▶ [Extracted records]:
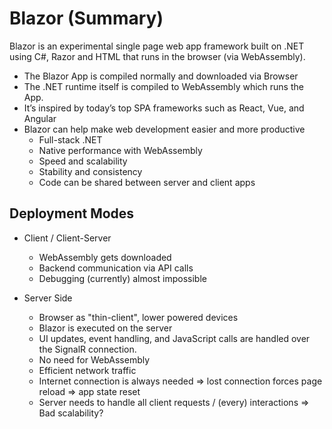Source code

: # Blazor (Summary)

Blazor is an experimental single page web app framework built on .NET using C#, Razor and HTML that runs in the browser (via WebAssembly).
- The Blazor App is compiled normally and downloaded via Browser
- The .NET runtime itself is compiled to WebAssembly which runs the App.
- It’s inspired by today’s top SPA frameworks such as React, Vue, and Angular
- Blazor can help make web development easier and more productive
	- Full-stack .NET
	- Native performance with WebAssembly
	- Speed and scalability
	- Stability and consistency
	- Code can be shared between server and client apps
	
	
## Deployment Modes
- Client / Client-Server
	- WebAssembly gets downloaded
	- Backend communication via API calls
	- Debugging (currently) almost impossible
	
- Server Side
	- Browser as "thin-client", lower powered devices
	- Blazor is executed on the server
	- UI updates, event handling, and JavaScript calls are handled over the SignalR connection.
	- No need for WebAssembly
	- Efficient network traffic
	- Internet connection is always needed => lost connection forces page reload => app state reset
	- Server needs to handle all client requests / (every) interactions => Bad scalability?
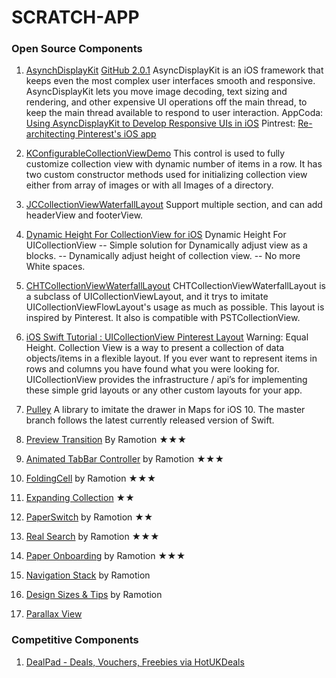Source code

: SCRATCH-APP
===========

### Open Source Components

1.	[AsynchDisplayKit](http://asyncdisplaykit.org)
[GitHub 2.0.1](https://github.com/facebook/AsyncDisplayKit/tree/2.0.1)
AsyncDisplayKit is an iOS framework that keeps even the most complex user interfaces smooth and responsive.
AsyncDisplayKit lets you move image decoding, text sizing and rendering, and other expensive UI operations off the main thread, to keep the main thread available to respond to user interaction.
AppCoda: [Using AsyncDisplayKit to Develop Responsive UIs in iOS](http://www.appcoda.com/introduction-asyncdisplaykit-2-0/?utm_campaign=Revue%20newsletter&utm_medium=Newsletter&utm_source=revue)
Pintrest: [Re-architecting Pinterest's iOS app](https://engineering.pinterest.com/blog/re-architecting-pinterests-ios-app)

2.	[KConfigurableCollectionViewDemo](https://github.com/krishnads/KConfigurableCollectionViewDemo/tree/master)
This control is used to fully customize collection view with dynamic number of items in a row. It has two custom constructor methods used for initializing collection view either from array of images or with all Images of a directory.

3. [JCCollectionViewWaterfallLayout](https://github.com/lijingcheng/JCCollectionViewWaterfallLayout)
Support multiple section, and can add headerView and footerView.

4. [Dynamic Height For CollectionView for iOS](https://github.com/sagarshirbhate/DynamicHeightForCollectionView)
Dynamic Height For UICollectionView
-- Simple solution for Dynamically adjust view as a blocks.
-- Dynamically adjust height of collection view.
-- No more White spaces.
 


5. [CHTCollectionViewWaterfallLayout](https://github.com/chiahsien/CHTCollectionViewWaterfallLayout)
CHTCollectionViewWaterfallLayout is a subclass of UICollectionViewLayout, and it trys to imitate UICollectionViewFlowLayout's usage as much as possible.
This layout is inspired by Pinterest. It also is compatible with PSTCollectionView.

6. [iOS Swift Tutorial : UICollectionView Pinterest Layout](http://shrikar.com/ios-swift-tutorial-uicollectionview-pinterest-layout/)
Warning: Equal Height. Collection View is a way to present a collection of data objects/items in a flexible layout. If you ever want to represent items in rows and columns you have found what you were looking for. UICollectionView provides the infrastructure / api’s for implementing these simple grid layouts or any other custom layouts for your app.

7. [Pulley](https://github.com/52inc/Pulley)
A library to imitate the drawer in Maps for iOS 10. The master branch follows the latest currently released version of Swift.

8. [Preview Transition](https://github.com/Ramotion/preview-transition) By Ramotion ★★★

9. [Animated TabBar Controller](https://github.com/Ramotion/animated-tab-bar) by Ramotion ★★★

10. [FoldingCell](https://github.com/Ramotion/folding-cell) by Ramotion ★★★

11. [Expanding Collection](https://github.com/Ramotion/expanding-collection) ★★

12. [PaperSwitch](https://github.com/Ramotion/paper-switch) by Ramotion ★★

13. [Real Search](https://github.com/Ramotion/reel-search) by Ramotion ★★★

14. [Paper Onboarding](https://github.com/Ramotion/paper-onboarding) by Ramotion ★★★

15. [Navigation Stack](https://github.com/Ramotion/navigation-stack) by Ramotion

16. [Design Sizes & Tips](http://ramotion.github.io/iOS-design-tips/) by Ramotion

17. [Parallax View](https://github.com/PGSSoft/ParallaxView)

### Competitive Components

1. [DealPad - Deals, Vouchers, Freebies via HotUKDeals](https://itunes.apple.com/us/app/dealpad-bargains-freebies/id949294107?mt=8)

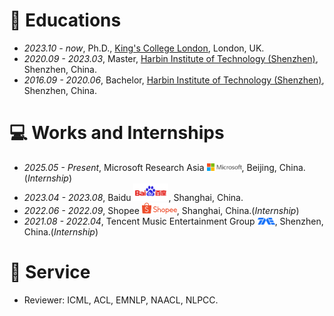 
# 📖 Educations
- *2023.10 - now*, Ph.D., [King's College London](https://www.kcl.ac.uk/), London, UK.
- *2020.09 - 2023.03*, Master, [Harbin Institute of Technology (Shenzhen)](https://www.hitsz.edu.cn/), Shenzhen, China.
- *2016.09 - 2020.06*, Bachelor, [Harbin Institute of Technology (Shenzhen)](https://www.hitsz.edu.cn/), Shenzhen, China.

[//]: # (# 💬 Invited Talks)

[//]: # (- *2022.02*, Hosted MLNLP seminar \| [\[Video\]]&#40;https://www.bilibili.com/video/BV1wF411x7qh&#41;)

[//]: # (- *2021.06*, Audio & Speech Synthesis, Huawei internal talk)

[//]: # (- *2021.03*, Non-autoregressive Speech Synthesis, PaperWeekly & biendata \| [\[video\]]&#40;https://www.bilibili.com/video/BV1uf4y1t7Hr/&#41;)

[//]: # (- *2020.12*, Non-autoregressive Speech Synthesis, Huawei Noah's Ark Lab internal talk)

# 💻 Works and Internships
- *2025.05 - Present*, Microsoft Research Asia <img src='./images/microsoft_logo.svg' style="width: 4em;">, Beijing, China.(_Internship_)
- *2023.04 - 2023.08*, Baidu <img src='./images/baidu-ar21~bgwhite.svg' style="width: 4em;">, Shanghai, China.
- *2022.06 - 2022.09*, Shopee <img src='./images/shopee.svg' style="width: 4em;">, Shanghai, China.(_Internship_) 
- *2021.08 - 2022.04*, Tencent Music Entertainment Group <img src='./images/Tencent_Music.svg' style="width: 2em;">, Shenzhen, China.(_Internship_)

# 🫡 Service

- Reviewer: ICML, ACL, EMNLP, NAACL, NLPCC.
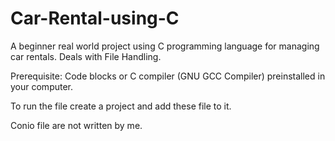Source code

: # Car-Rental-using-C
A beginner real world project using C programming language for managing car rentals.
Deals with File Handling.

Prerequisite:
       Code blocks or C compiler (GNU GCC Compiler) preinstalled in your computer.
       
To run the file create a project and add these file to it.

Conio file are not written by me. 

       
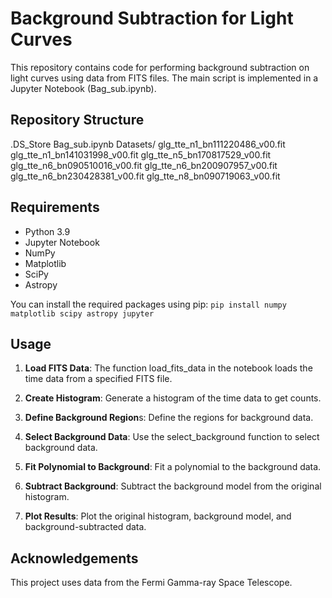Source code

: # Background Subtraction for Light Curves

This repository contains code for performing background subtraction on light curves using data from FITS files. The main script is implemented in a Jupyter Notebook (Bag_sub.ipynb).

## Repository Structure
.DS_Store
Bag_sub.ipynb
Datasets/
    glg_tte_n1_bn111220486_v00.fit
    glg_tte_n1_bn141031998_v00.fit
    glg_tte_n5_bn170817529_v00.fit
    glg_tte_n6_bn090510016_v00.fit
    glg_tte_n6_bn200907957_v00.fit
    glg_tte_n6_bn230428381_v00.fit
    glg_tte_n8_bn090719063_v00.fit

## Requirements

- Python 3.9
- Jupyter Notebook
- NumPy
- Matplotlib
- SciPy
- Astropy

You can install the required packages using pip: `pip install numpy matplotlib scipy astropy jupyter`

## Usage
1. **Load FITS Data**: The function load_fits_data in the notebook loads the time data from a specified FITS file.

2. **Create Histogram**: Generate a histogram of the time data to get counts.

3. **Define Background Region**s: Define the regions for background data.

4. **Select Background Data**: Use the select_background function to select background data.

5. **Fit Polynomial to Background**: Fit a polynomial to the background data.

6. **Subtract Background**: Subtract the background model from the original histogram.

7. **Plot Results**: Plot the original histogram, background model, and background-subtracted data.

## Acknowledgements
This project uses data from the Fermi Gamma-ray Space Telescope.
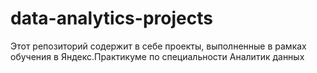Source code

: # data-analytics-projects
Этот репозиторий содержит в себе проекты, выполненные в рамках обучения в Яндекс.Практикуме по специальности Аналитик данных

▶ [Instructions for the task]: List every line in the material above that contains the string "ipynb", matching case exactly.

▶ [Response]:
This repository contains code for performing background subtraction on light curves using data from FITS files. The main script is implemented in a Jupyter Notebook (Bag_sub.ipynb).
Bag_sub.ipynb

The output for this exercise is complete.